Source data

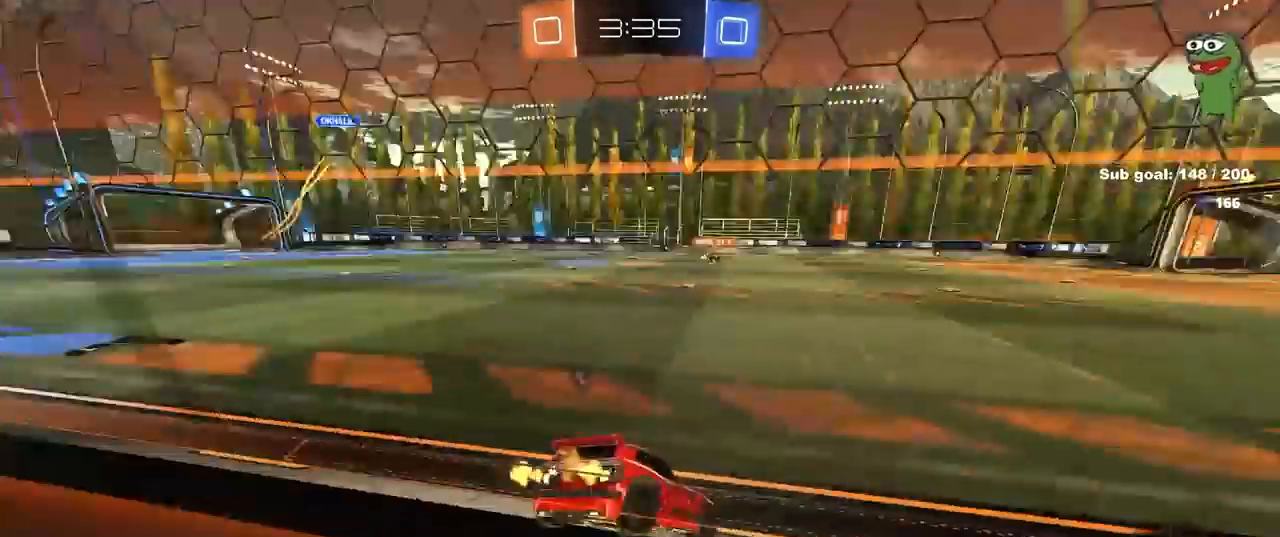
{"keys": ["w"], "mouse": [], "mouse_move": "still", "events": [[100, "space", "up"], [183, "d", "up"]]}
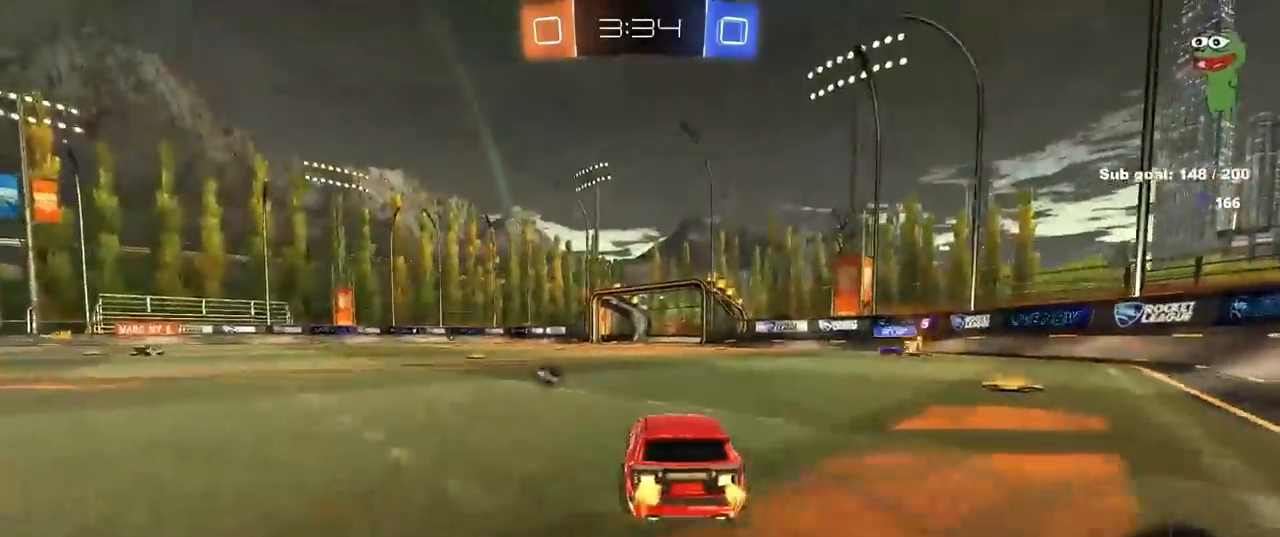
{"keys": ["w"], "mouse": [], "mouse_move": "still", "events": [[200, "a", "down"], [333, "a", "up"], [383, "mouse_right", "down"], [483, "mouse_right", "up"]]}
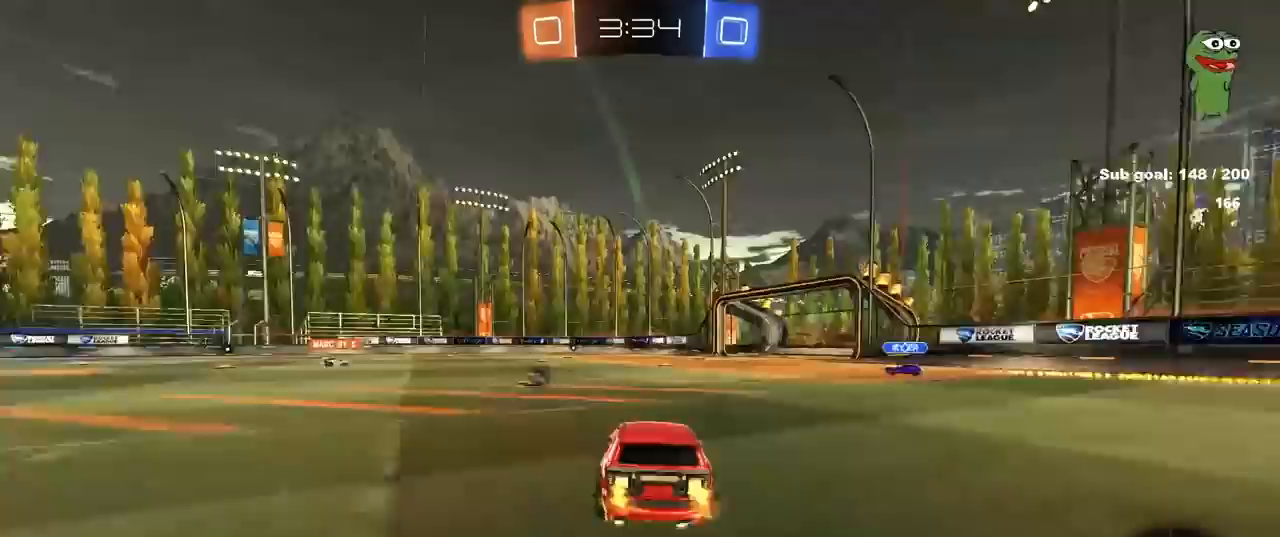
{"keys": ["d"], "mouse": [], "mouse_move": "still", "events": [[33, "mouse_right", "down"], [167, "mouse_right", "up"], [350, "space", "down"], [350, "w", "up"], [450, "d", "down"], [500, "space", "up"]]}
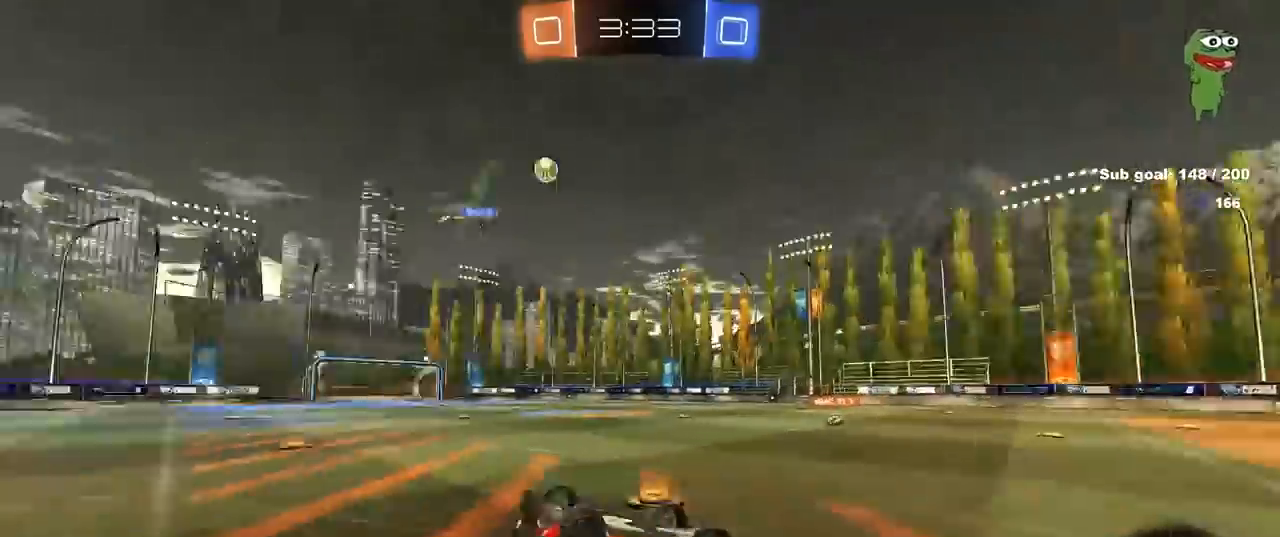
{"keys": ["d"], "mouse": [], "mouse_move": "still", "events": [[83, "d", "up"], [367, "d", "down"]]}
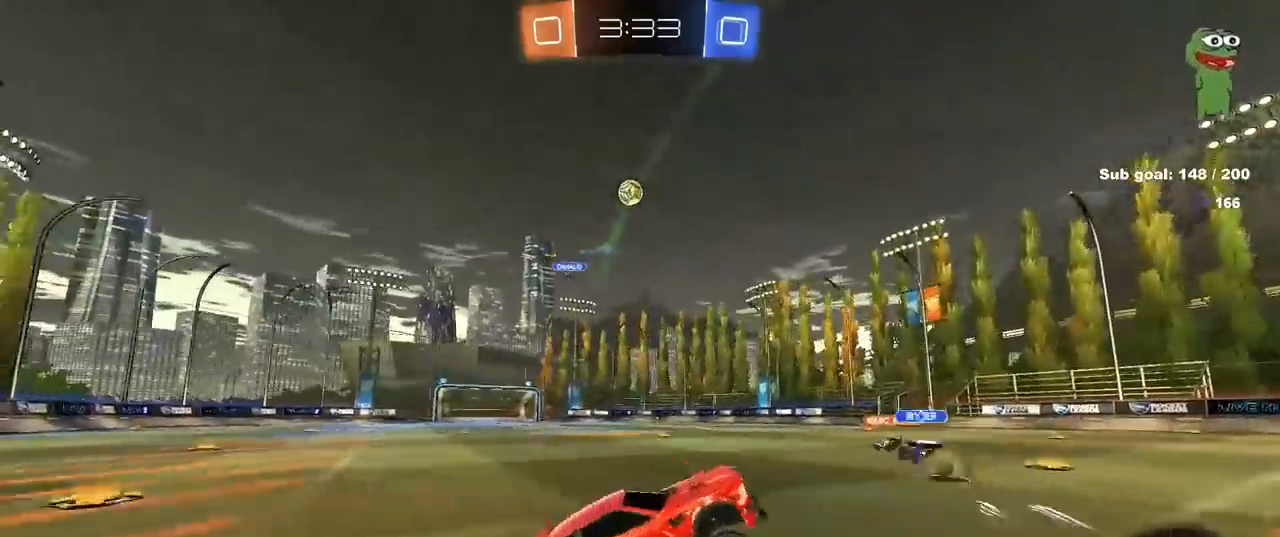
{"keys": ["w"], "mouse": [], "mouse_move": "still", "events": [[50, "w", "down"], [150, "d", "up"], [350, "d", "down"], [433, "d", "up"]]}
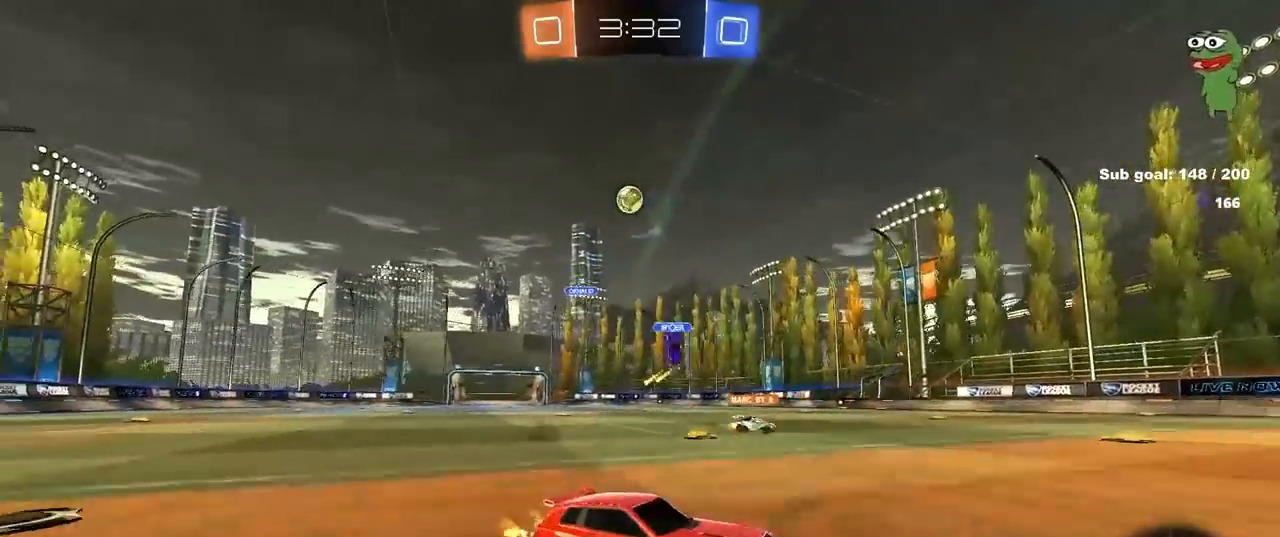
{"keys": ["a", "w"], "mouse": [], "mouse_move": "still", "events": [[400, "a", "down"], [400, "shift", "down"], [500, "shift", "up"]]}
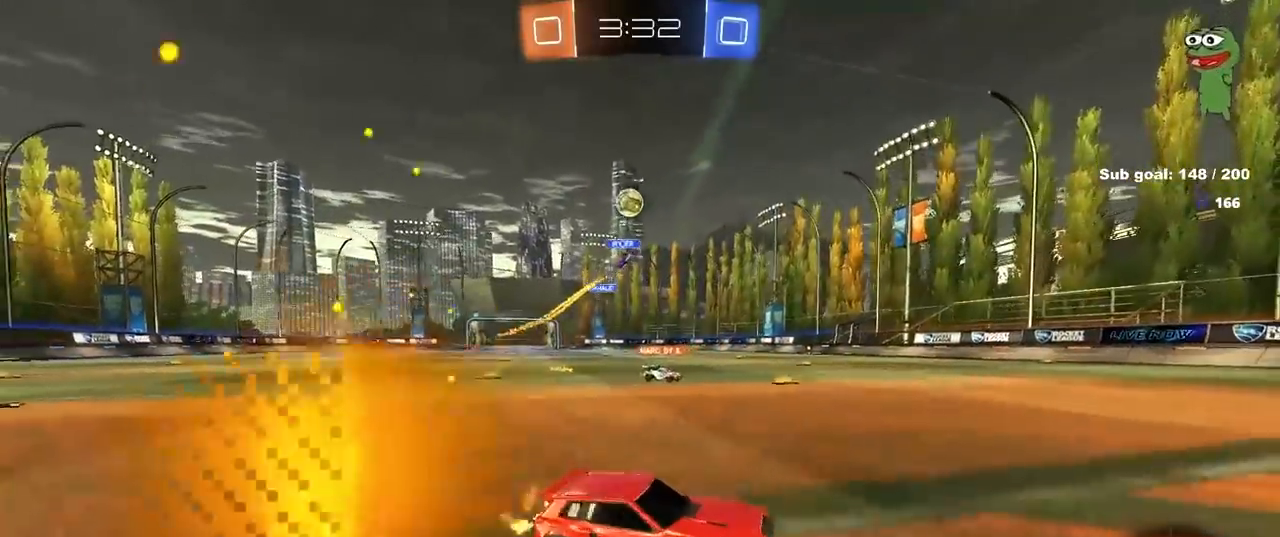
{"keys": ["w"], "mouse": [], "mouse_move": "still", "events": [[33, "a", "up"], [83, "w", "up"], [317, "w", "down"]]}
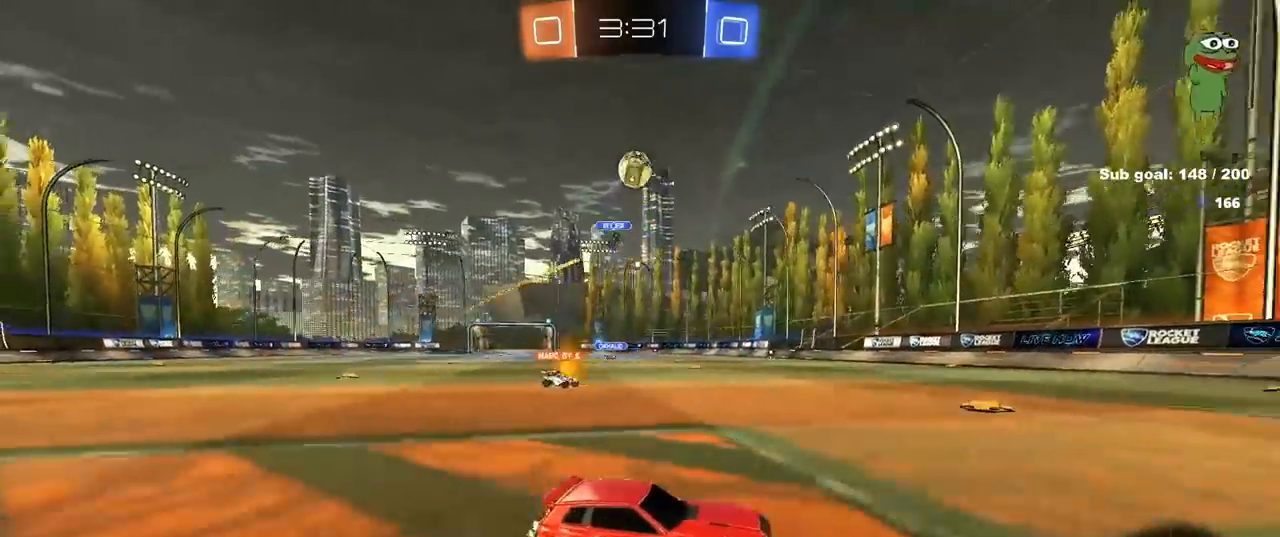
{"keys": ["d", "w"], "mouse": ["left"], "mouse_move": "still", "events": [[17, "mouse_left", "down"], [100, "d", "down"], [250, "d", "up"], [250, "mouse_left", "up"], [300, "mouse_left", "down"], [483, "d", "down"]]}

> Try it:
Your answer should consist of each line of the data above in which the word "down" occurs.

> Output:
{"keys": ["w"], "mouse": [], "mouse_move": "still", "events": [[200, "a", "down"], [333, "a", "up"], [383, "mouse_right", "down"], [483, "mouse_right", "up"]]}
{"keys": ["d"], "mouse": [], "mouse_move": "still", "events": [[33, "mouse_right", "down"], [167, "mouse_right", "up"], [350, "space", "down"], [350, "w", "up"], [450, "d", "down"], [500, "space", "up"]]}
{"keys": ["d"], "mouse": [], "mouse_move": "still", "events": [[83, "d", "up"], [367, "d", "down"]]}
{"keys": ["w"], "mouse": [], "mouse_move": "still", "events": [[50, "w", "down"], [150, "d", "up"], [350, "d", "down"], [433, "d", "up"]]}
{"keys": ["a", "w"], "mouse": [], "mouse_move": "still", "events": [[400, "a", "down"], [400, "shift", "down"], [500, "shift", "up"]]}
{"keys": ["w"], "mouse": [], "mouse_move": "still", "events": [[33, "a", "up"], [83, "w", "up"], [317, "w", "down"]]}
{"keys": ["d", "w"], "mouse": ["left"], "mouse_move": "still", "events": [[17, "mouse_left", "down"], [100, "d", "down"], [250, "d", "up"], [250, "mouse_left", "up"], [300, "mouse_left", "down"], [483, "d", "down"]]}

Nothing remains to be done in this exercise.